▶ _TEXT SEGMENT_
=== Begin Enclosure ===
A great example of this is Ramius Alternative Solutions, or RASL, as we call it, which has had a very successful year of asset raising in just the first six months of the year. Years of focus on the Australian market coupled with the ability of the co-heads of RASL to deliver intellectual capital as well as investment results has earned us relationships and some of the most sophisticated and well-regarded firms in that country. We look forward to continuing to expand our presence there. The strategic alliance with [Conick], a leading global provider of asset management services for the insurance industry, which we announced in May of this year, provides significant exposure to the insurance industry for which RASL's capabilities are particularly well-suited. The initial feedback here has been quite positive.
We highlighted RASL, but they are not unique at Ramius in that we have six similar success with delivering our differentiated capabilities to sophisticated clients across our platform.
Overall I'm pleased with the progress we have made so far this year, but as a reminder this is a run rate business as it pertains to management fees. However, performance fees create elasticity in our P&L, which we view as a positive. Assets raised in any given quarter are not fully reflected in the run rate revenues for that quarter. It takes time. The June drawdown across markets reduced our performance fees accrued in May. However, with our strong July performance, we do expect a rebound in performance fees as we get ahead of the May high water marks.
=== End Enclosure ===
▶ _REQUIREMENT 1_
Reproduce verbatim the records between the line holding "Every image in" and the line holding "0.038459, 0.725583, 0.180484]]", inclusive.
The records that follow are unrelated to the Ramius remarks.

▶ _RECORDS FOR THE EXERCISE_
=== Begin Enclosure ===
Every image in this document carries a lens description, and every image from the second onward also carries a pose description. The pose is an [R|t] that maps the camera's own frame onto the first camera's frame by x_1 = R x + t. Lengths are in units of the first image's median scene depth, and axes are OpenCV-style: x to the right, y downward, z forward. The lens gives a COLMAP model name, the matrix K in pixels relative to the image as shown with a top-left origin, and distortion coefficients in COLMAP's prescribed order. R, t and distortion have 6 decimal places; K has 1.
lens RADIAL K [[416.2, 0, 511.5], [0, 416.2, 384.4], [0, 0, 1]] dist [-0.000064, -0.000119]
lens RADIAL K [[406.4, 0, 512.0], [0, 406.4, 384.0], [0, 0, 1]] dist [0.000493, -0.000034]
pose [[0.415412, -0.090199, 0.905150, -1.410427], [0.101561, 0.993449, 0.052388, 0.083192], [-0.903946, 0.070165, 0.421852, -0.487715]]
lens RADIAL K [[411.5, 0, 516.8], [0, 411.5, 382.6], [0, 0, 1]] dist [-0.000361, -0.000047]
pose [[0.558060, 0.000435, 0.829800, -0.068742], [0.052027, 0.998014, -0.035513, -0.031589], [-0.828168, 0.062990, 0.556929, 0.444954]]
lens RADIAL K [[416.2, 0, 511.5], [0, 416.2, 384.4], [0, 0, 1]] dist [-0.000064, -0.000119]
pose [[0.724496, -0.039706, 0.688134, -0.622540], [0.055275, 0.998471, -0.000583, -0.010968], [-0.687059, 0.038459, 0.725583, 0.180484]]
=== End Enclosure ===
=== Begin Enclosure ===
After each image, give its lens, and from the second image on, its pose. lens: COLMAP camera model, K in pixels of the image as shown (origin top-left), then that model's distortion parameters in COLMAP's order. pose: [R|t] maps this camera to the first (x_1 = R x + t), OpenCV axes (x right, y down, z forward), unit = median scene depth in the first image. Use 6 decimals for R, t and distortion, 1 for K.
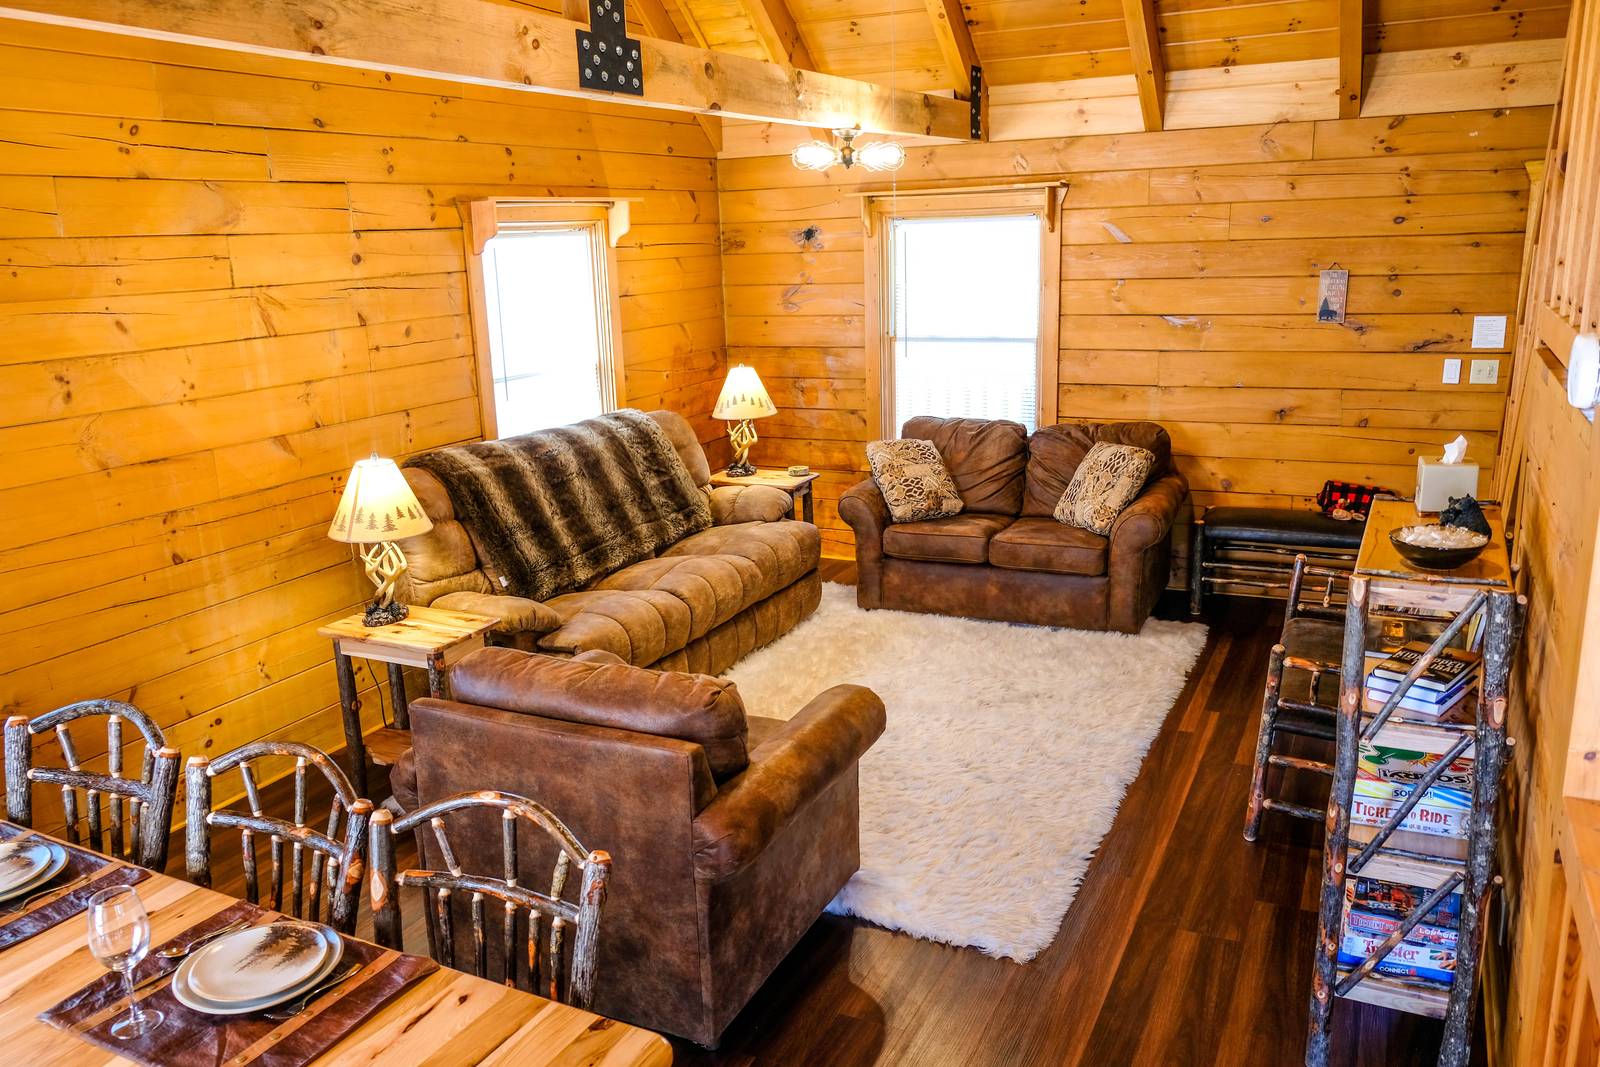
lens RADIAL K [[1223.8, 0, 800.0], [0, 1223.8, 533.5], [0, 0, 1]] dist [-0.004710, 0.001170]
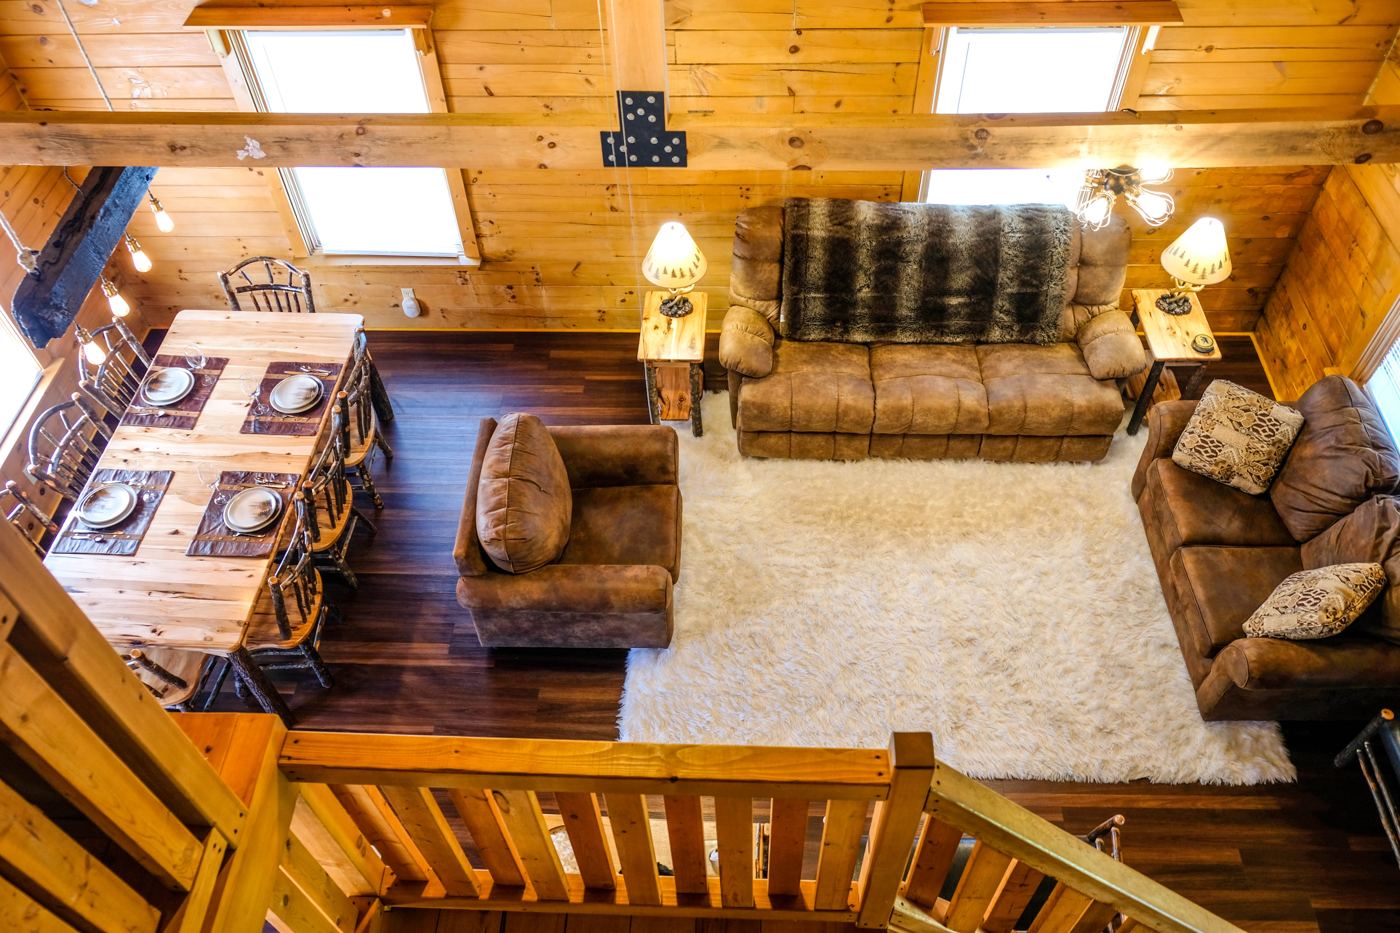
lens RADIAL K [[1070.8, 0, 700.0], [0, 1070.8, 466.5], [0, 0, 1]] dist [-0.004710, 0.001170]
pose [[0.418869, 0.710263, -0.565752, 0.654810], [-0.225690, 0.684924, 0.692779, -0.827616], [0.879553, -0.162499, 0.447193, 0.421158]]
=== End Enclosure ===
▶ _REQUIREMENT 2_
Transcribe the Ramius remarks between "A great example" and "been quite positive.", inclusive.

▶ _RESULT 1_
Every image in this document carries a lens description, and every image from the second onward also carries a pose description. The pose is an [R|t] that maps the camera's own frame onto the first camera's frame by x_1 = R x + t. Lengths are in units of the first image's median scene depth, and axes are OpenCV-style: x to the right, y downward, z forward. The lens gives a COLMAP model name, the matrix K in pixels relative to the image as shown with a top-left origin, and distortion coefficients in COLMAP's prescribed order. R, t and distortion have 6 decimal places; K has 1.
lens RADIAL K [[416.2, 0, 511.5], [0, 416.2, 384.4], [0, 0, 1]] dist [-0.000064, -0.000119]
lens RADIAL K [[406.4, 0, 512.0], [0, 406.4, 384.0], [0, 0, 1]] dist [0.000493, -0.000034]
pose [[0.415412, -0.090199, 0.905150, -1.410427], [0.101561, 0.993449, 0.052388, 0.083192], [-0.903946, 0.070165, 0.421852, -0.487715]]
lens RADIAL K [[411.5, 0, 516.8], [0, 411.5, 382.6], [0, 0, 1]] dist [-0.000361, -0.000047]
pose [[0.558060, 0.000435, 0.829800, -0.068742], [0.052027, 0.998014, -0.035513, -0.031589], [-0.828168, 0.062990, 0.556929, 0.444954]]
lens RADIAL K [[416.2, 0, 511.5], [0, 416.2, 384.4], [0, 0, 1]] dist [-0.000064, -0.000119]
pose [[0.724496, -0.039706, 0.688134, -0.622540], [0.055275, 0.998471, -0.000583, -0.010968], [-0.687059, 0.038459, 0.725583, 0.180484]]

▶ _RESULT 2_
A great example of this is Ramius Alternative Solutions, or RASL, as we call it, which has had a very successful year of asset raising in just the first six months of the year. Years of focus on the Australian market coupled with the ability of the co-heads of RASL to deliver intellectual capital as well as investment results has earned us relationships and some of the most sophisticated and well-regarded firms in that country. We look forward to continuing to expand our presence there. The strategic alliance with [Conick], a leading global provider of asset management services for the insurance industry, which we announced in May of this year, provides significant exposure to the insurance industry for which RASL's capabilities are particularly well-suited. The initial feedback here has been quite positive.